If you going rape, rape me already and leave me in whichever ditch you leave woman.  Just stop bore me with your r’asscloth mouth.

And I think I might have laughed out loud because the next thing that happens is that the cops take Nina home.

What’s remarkable about this scene isn’t that it’s an example of an empowered woman standing up to a threat of violence, it’s that it’s an example of woman realising how little power she has.  It’s no surprise then that Nina is desperate to leave Jamaica, a desire that overwhelms her when, like Alex Pierce, she finds herself in Bob Marley’s house as the guns are firing.  Nina spends a good deal of the novel trying to escape Jamaica, herself and her identity.  Her story, though, isn’t one of weakness but of a woman coming to terms with her personal past and the violent past of her country.

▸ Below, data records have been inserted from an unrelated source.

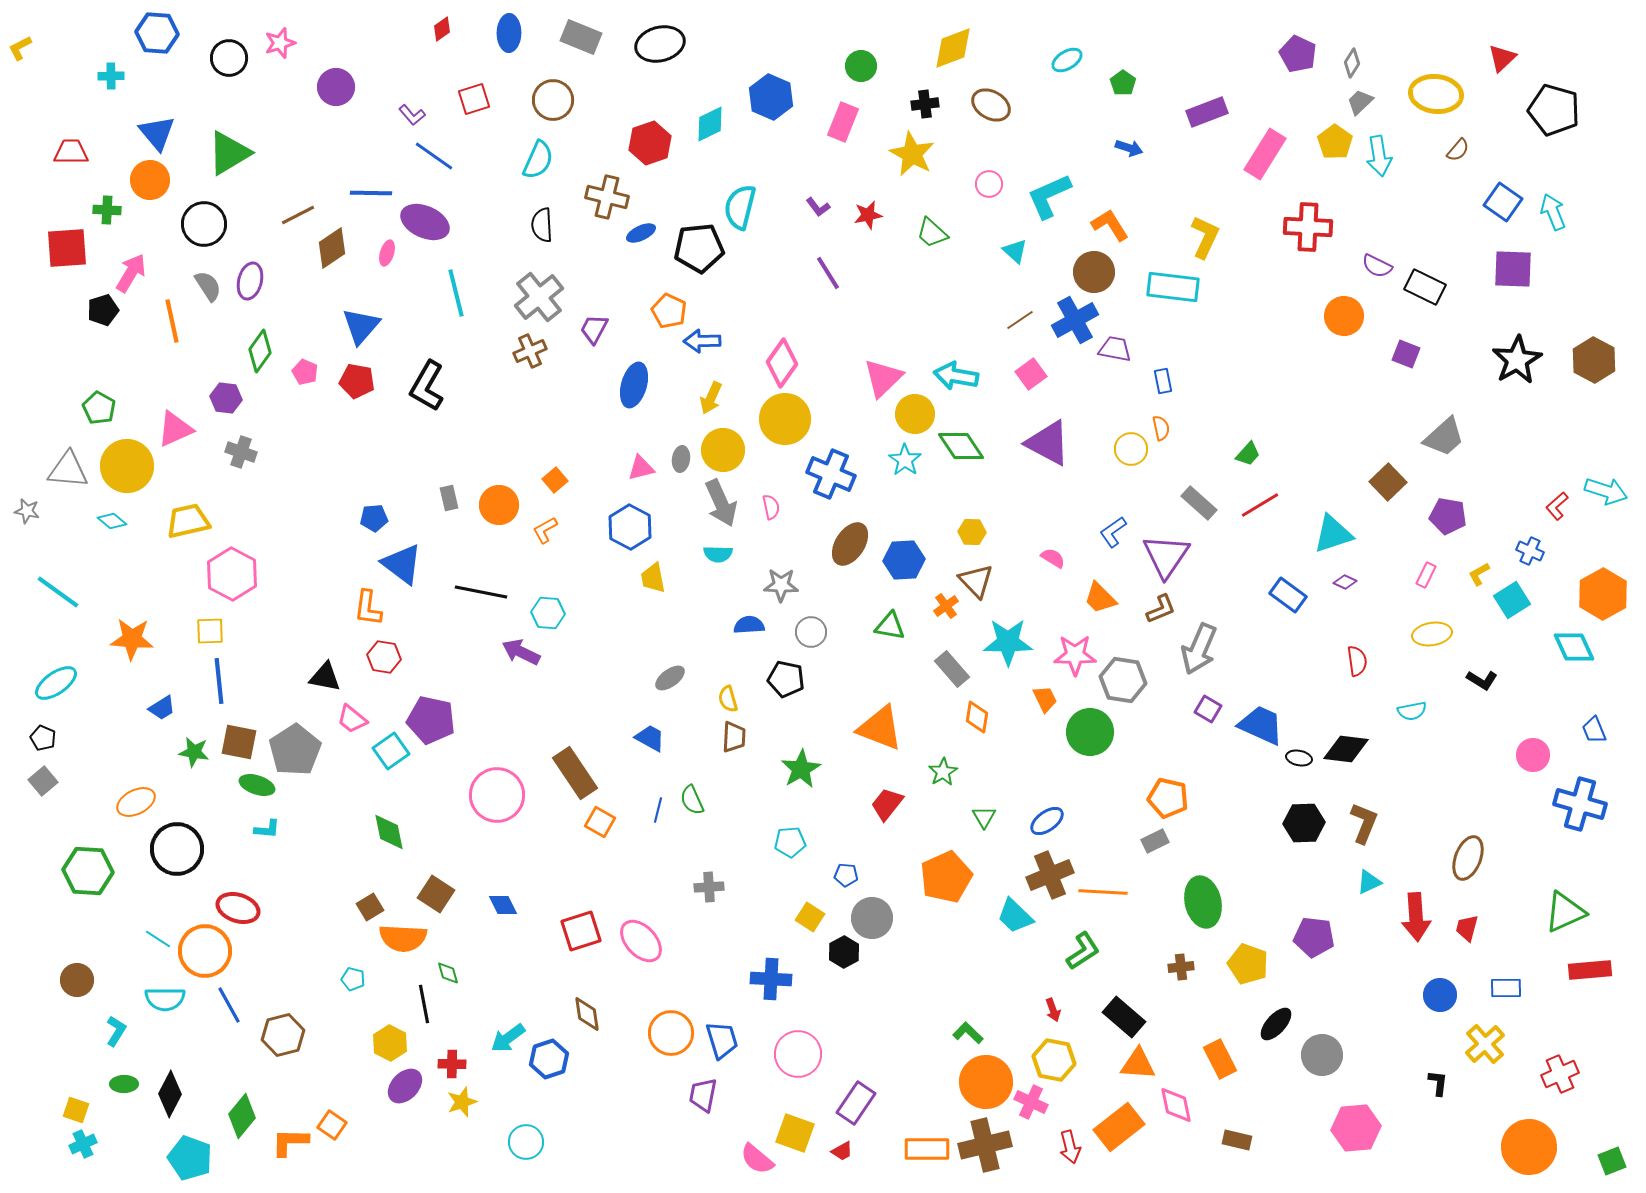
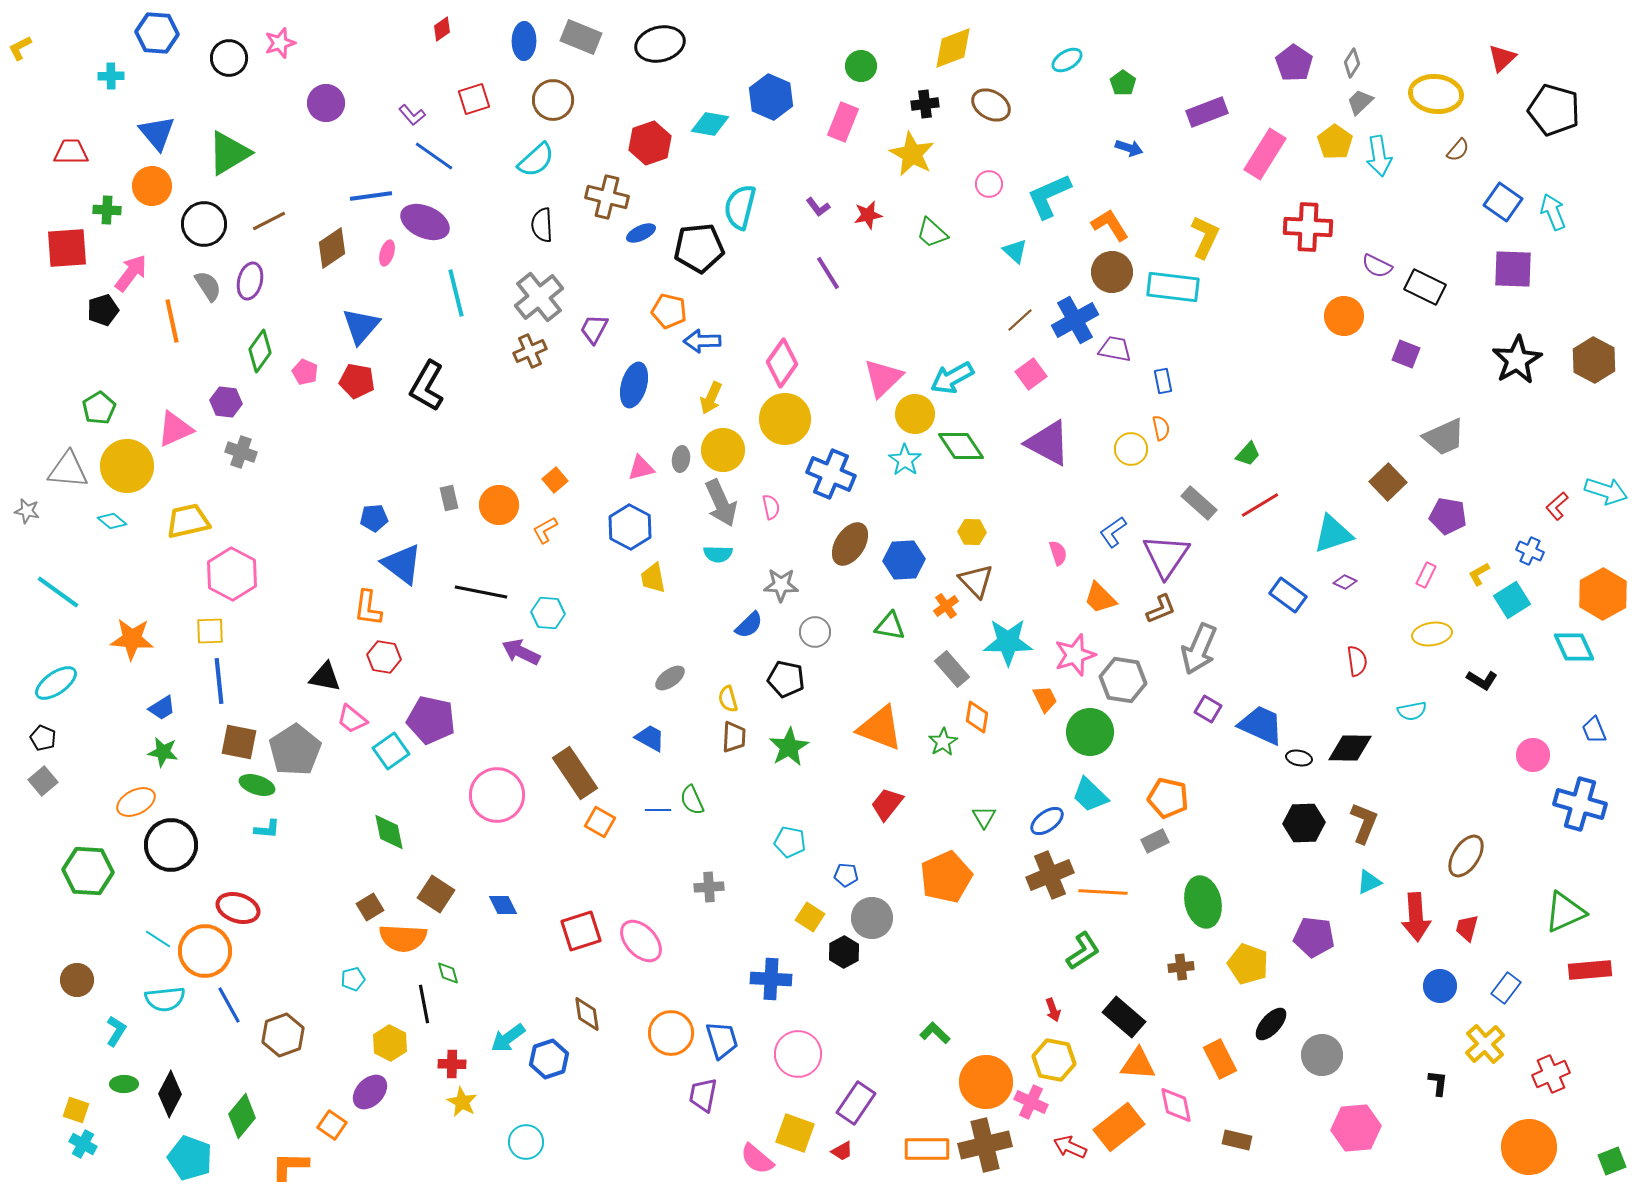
blue ellipse at (509, 33): moved 15 px right, 8 px down
purple pentagon at (1298, 54): moved 4 px left, 9 px down; rotated 9 degrees clockwise
purple circle at (336, 87): moved 10 px left, 16 px down
cyan diamond at (710, 124): rotated 36 degrees clockwise
cyan semicircle at (538, 160): moved 2 px left; rotated 24 degrees clockwise
orange circle at (150, 180): moved 2 px right, 6 px down
blue line at (371, 193): moved 3 px down; rotated 9 degrees counterclockwise
brown line at (298, 215): moved 29 px left, 6 px down
brown circle at (1094, 272): moved 18 px right
pink arrow at (131, 273): rotated 6 degrees clockwise
orange pentagon at (669, 311): rotated 12 degrees counterclockwise
brown line at (1020, 320): rotated 8 degrees counterclockwise
cyan arrow at (956, 376): moved 4 px left, 2 px down; rotated 39 degrees counterclockwise
purple hexagon at (226, 398): moved 4 px down
green pentagon at (99, 408): rotated 12 degrees clockwise
gray trapezoid at (1444, 437): rotated 18 degrees clockwise
pink semicircle at (1053, 558): moved 5 px right, 5 px up; rotated 40 degrees clockwise
blue semicircle at (749, 625): rotated 140 degrees clockwise
gray circle at (811, 632): moved 4 px right
pink star at (1075, 655): rotated 18 degrees counterclockwise
black diamond at (1346, 749): moved 4 px right, 1 px up; rotated 6 degrees counterclockwise
green star at (194, 752): moved 31 px left
green star at (801, 769): moved 12 px left, 22 px up
green star at (943, 772): moved 30 px up
blue line at (658, 810): rotated 75 degrees clockwise
cyan pentagon at (790, 842): rotated 16 degrees clockwise
black circle at (177, 849): moved 6 px left, 4 px up
brown ellipse at (1468, 858): moved 2 px left, 2 px up; rotated 12 degrees clockwise
cyan trapezoid at (1015, 916): moved 75 px right, 121 px up
cyan pentagon at (353, 979): rotated 30 degrees counterclockwise
blue rectangle at (1506, 988): rotated 52 degrees counterclockwise
blue circle at (1440, 995): moved 9 px up
cyan semicircle at (165, 999): rotated 6 degrees counterclockwise
black ellipse at (1276, 1024): moved 5 px left
green L-shape at (968, 1033): moved 33 px left
brown hexagon at (283, 1035): rotated 6 degrees counterclockwise
red cross at (1560, 1074): moved 9 px left
purple ellipse at (405, 1086): moved 35 px left, 6 px down
yellow star at (462, 1102): rotated 24 degrees counterclockwise
orange L-shape at (290, 1142): moved 24 px down
cyan cross at (83, 1144): rotated 36 degrees counterclockwise
red arrow at (1070, 1147): rotated 128 degrees clockwise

Interestingly, while he’s central to the both the plot and the themes of the novel, Bob Marley is never given a voice.  In fact he’s never referred to by name, instead called The Singer throughout the novel.  This is the one distancing technique that James uses, as if to say that Marley is a distraction from the true voice of Jamaica – the people who scrape out an existence in the ghettos, or who strive for a better life somewhere else, or who spend each day manipulating those around them, currying favor with capitalists and communists.  And yet it’s also clear that Marley is critical to the novel, that without his presence there is no story, there is no book.  While he might not have a voice, he is emblematic of the dueling forces that faced Jamaica at the time – both on a political and cultural level.

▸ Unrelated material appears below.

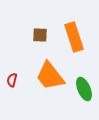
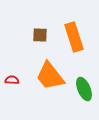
red semicircle: rotated 80 degrees clockwise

Not everyone will be enamored by this powerful book.  Some will find the violence, both physical and sexual, to be confronting.  Others will stumble over the Jamaican patois or find the lack of likable characters hard to deal with (just read the one-star reviews on Amazon to see what I mean).  But as much as I enjoy escapist fiction, what I really crave is a novel, like A Brief History of Seven Killings, that genuinely gets under my skin, that forces me to engage, that makes me see the world differently.